By Peter Mulira
Businesses in Africa are increasingly opting for foreign companies and private equity firms to raise both capital and technical expertise for their development needs. This is majorly due to the high cost of investment funds in most of the countries. Although this trend has shown positive impact in the area of job creation and transfer of skills, the downside is that foreign direct investment (FDI) can lead to foreign domination of local businesses. Most of these foreign companies have the advantage of accessing favorable investment loans with low interest rates of between 3 to 5% as opposed to local interest rates which, for instance in Uganda, range between 24 to 30% per annum.
The benefits accruing to the companies that have accessed funding and technical expertise from foreign joint ventures and foreign private equity firms are evident. However, Africans in the Diaspora are increasingly transferring resources, knowledge and ideas to their home countries and integrating them in the global economy. These remittances and technical knowledge/experience can be an alternative source of capital to drive African economies to middle and upper income status. Various reports from Bank of Uganda indicate that from 2015 to 2016, Ugandans in the Diaspora remitted over one billion US dollars back home.
The African Union (AU) describes the African Diaspora as comprising ‘peoples of African origin living outside the continent, irrespective of their citizenship and nationality and who are willing to contribute to the development of the continent and the building of the African Union’. Africans in the Diaspora hold substantial financial assets beyond their income; in savings and retirement accounts, as well as property. There is therefore a need to establish a sustainable program aimed at tapping into private equity, donations, joint ventures or strategic partnerships from Africans in the Diaspora to contribute to the development of their home countries.
Their participation in the development of the economy requires an enabling business climate. It is incumbent upon the African economies to establish concrete and formalized institutional linkages that are aimed towards sustainable and productive cooperation between the various actors involved in the fields of migration (national and international) and economic development. These may include forums or platforms for information sharing, ranging from simple websites, large-scale conferences to crowd funding platforms. Such an enabling environment enables countries to benefit from their large and successful Diaspora communities. Developing networks is crucial for deepening communication and building strong partnerships between the Diaspora and professional communities at home. This will help elevate the quantity and quality of global knowledge circulation in the home country.
Regulatory reforms geared at encouraging Diaspora investment, like the relaxation of legal barriers and capital flow restrictions faced by Diaspora when investing in home country business opportunities and in the property market. Investments will be encouraged by improvements in global rankings regarding reduced perceptions of corruption, improvement of the business environment, good practice governance and the quality of institutions.
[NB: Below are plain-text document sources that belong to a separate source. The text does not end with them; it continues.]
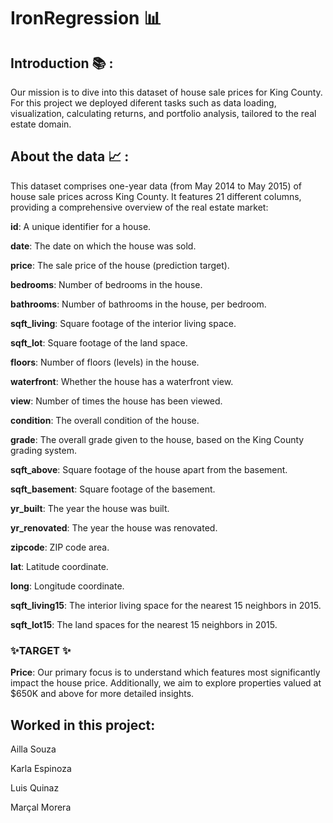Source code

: # IronRegression 📊

## Introduction 📚 :  

Our mission is to dive into this dataset of house sale prices for King County. For this project we deployed diferent tasks such as data loading, visualization, calculating returns, and portfolio analysis, tailored to the real estate domain. 


## About the data 📈 :

This dataset comprises one-year data (from May 2014 to May 2015) of house sale prices across King County. It features 21 different columns, providing a comprehensive overview of the real estate market:


__id__: A unique identifier for a house.

__date__: The date on which the house was sold.

__price__: The sale price of the house (prediction target).

__bedrooms__: Number of bedrooms in the house.

__bathrooms__: Number of bathrooms in the house, per bedroom.

__sqft_living__: Square footage of the interior living space.

__sqft_lot__: Square footage of the land space.

__floors__: Number of floors (levels) in the house.

__waterfront__: Whether the house has a waterfront view.

__view__: Number of times the house has been viewed.

__condition__: The overall condition of the house.

__grade__: The overall grade given to the house, based on the King County grading system.

__sqft_above__: Square footage of the house apart from the basement.

__sqft_basement__: Square footage of the basement.

__yr_built__: The year the house was built.

__yr_renovated__: The year the house was renovated.

__zipcode__: ZIP code area.

__lat__: Latitude coordinate.

__long__: Longitude coordinate.

__sqft_living15__: The interior living space for the nearest 15 neighbors in 2015.

__sqft_lot15__: The land spaces for the nearest 15 neighbors in 2015.


### __✨TARGET ✨__

__Price__: Our primary focus is to understand which features most significantly impact the house price. Additionally, we aim to explore properties valued at $650K and above for more detailed insights.


## Worked in this project:

Ailla Souza 

Karla Espinoza

Luis Quinaz 

Marçal Morera
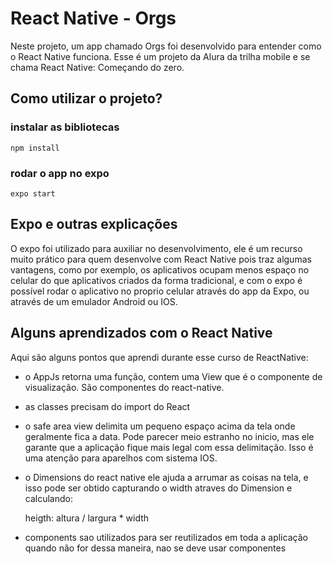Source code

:  # React Native - Orgs

 Neste projeto, um app chamado Orgs foi desenvolvido para entender como o React Native funciona. 
 Esse é um projeto da Alura da trilha mobile e se chama React Native: Começando do zero.

## Como utilizar o projeto?

### instalar as bibliotecas
  `npm install`

### rodar o app no expo
  `expo start`   
## Expo e outras explicações

 O expo foi utilizado para auxiliar no desenvolvimento, ele é um recurso muito prático para quem desenvolve 
 com React Native pois traz algumas vantagens, como por exemplo, os aplicativos ocupam menos espaço no 
 celular do que aplicativos criados da forma tradicional, e com o expo é possível rodar o aplicativo no 
 proprio celular através do app da Expo, ou através de um emulador Android ou IOS.

## Alguns aprendizados com o React Native

  Aqui são alguns pontos que aprendi durante esse curso de ReactNative:

- o AppJs retorna uma função, contem uma View que é o componente de visualização. São componentes do react-native.

- as classes precisam do import do React

- o safe area view delimita um pequeno espaço acima da tela onde geralmente fica a data. Pode parecer meio estranho no inicio, mas ele garante que a aplicação fique mais legal com essa delimitação. Isso é 
uma atenção para aparelhos com sistema IOS. 

- o Dimensions do react native ele ajuda a arrumar as coisas na tela, e isso pode ser obtido capturando o width atraves do Dimension e calculando: 
	
     heigth: altura / largura * width

- components sao utilizados para ser reutilizados em toda a aplicação quando não for dessa maneira, nao se deve usar componentes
The constant development of the financial services sector in Africa, and in this case Uganda, is encouraging remittance flows. There is access to wider financial services that has been made possible by enhancing the integrity of money transfer systems, improving the infrastructure of domestic and cross boarder payments, implementing policy reforms, technical improvements and regulatory changes. When all these developments are sustained and the African in the Diaspora are able to see the tangible results of their remittances, the flow of remittances will undoubtedly increase, giving African economies the least costly alternative to the much needed investment funds, especially for domestic investment.